Now take that vision, and WRITE DOWN a time-sensitive, practical Goal. With some idea of the direction you’d like to go, you should be able to identify a milestone along the path. If this goal has a natural timeline, perfect. If not, make one up. For instance, if you want to rule the world you’ll definitely need a giant death ray, right? Set a goal to build a giant death ray by [insert date here]. Whatever that timeline is, WRITE IT DOWN. I promise it will be so much more real that way.
You need to anticipate Obstacles. Maybe it’s lack of funds. Maybe there are people holding you back. Maybe you love bacon just too dang much.

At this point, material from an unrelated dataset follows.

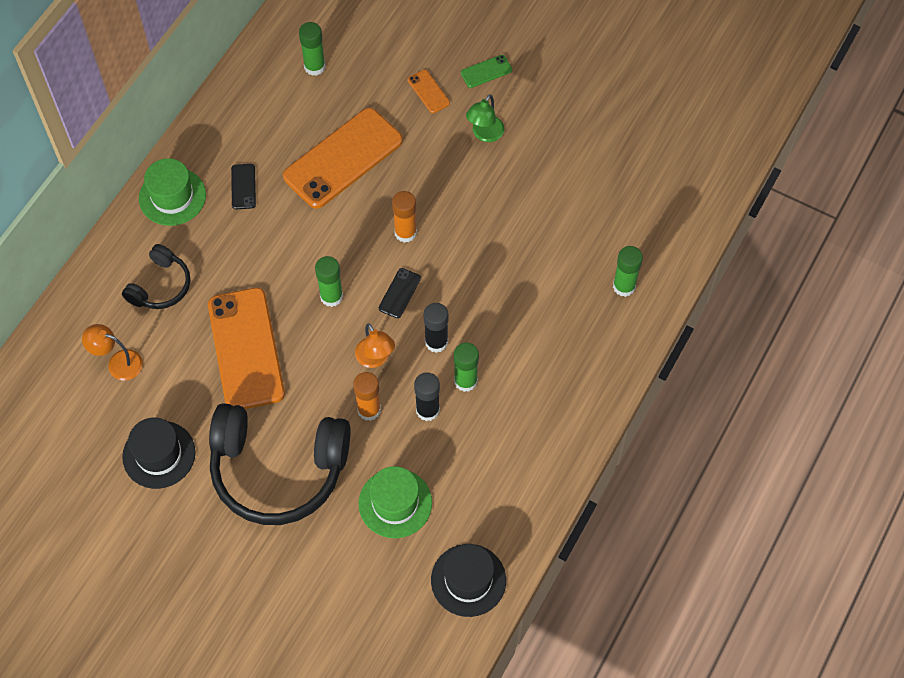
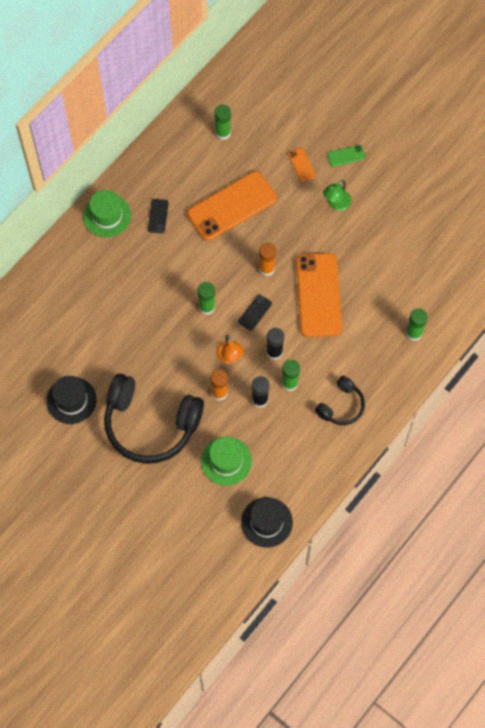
camera: 10 degrees right, 5 degrees up
orange lamp [82,324,143,381] -> none
black headphones [122,244,190,309] -> black headphones moved to [315,376,365,425]
orange phone [208,288,285,409] -> orange phone moved to [296,253,342,337]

Look forward to all potential (but realistic, no need to be paranoid) challenges and hurdles standing between you and your goal.
Make a kick-a** Plan. Get as detailed as you’d like. The important thing is that you WRITE DOWN a comprehensive, step-by-step gameplan to get you from wherever you are now to wherever your goal says you’re going to be.
Once you’ve got a plan you can identify your Next Step. The cruel joke of humanity is our ability to imagine a future we can never actually live. What I mean is that life is only ever experienced in the present moment. While that can be frustrating, it also means you only ever need focus on what you’re doing now. You don’t need to carry out your entire plan today. You just need to take the next step. Rinse, repeat.
Finally, provide yourself with some means of Accountability. As you’ll see in the next week or so, I’m going to be using y’all to hold me accountable to my goals. The idea is it needs to be someone to whom you actually feel some measure of responsibility, whether they be a family member, friend, coworker/boss, or a small village-sized gaggle of internet strangers.
That’s all I’ve got. Be a little more courageous. Take life a little less seriously. And have a great year.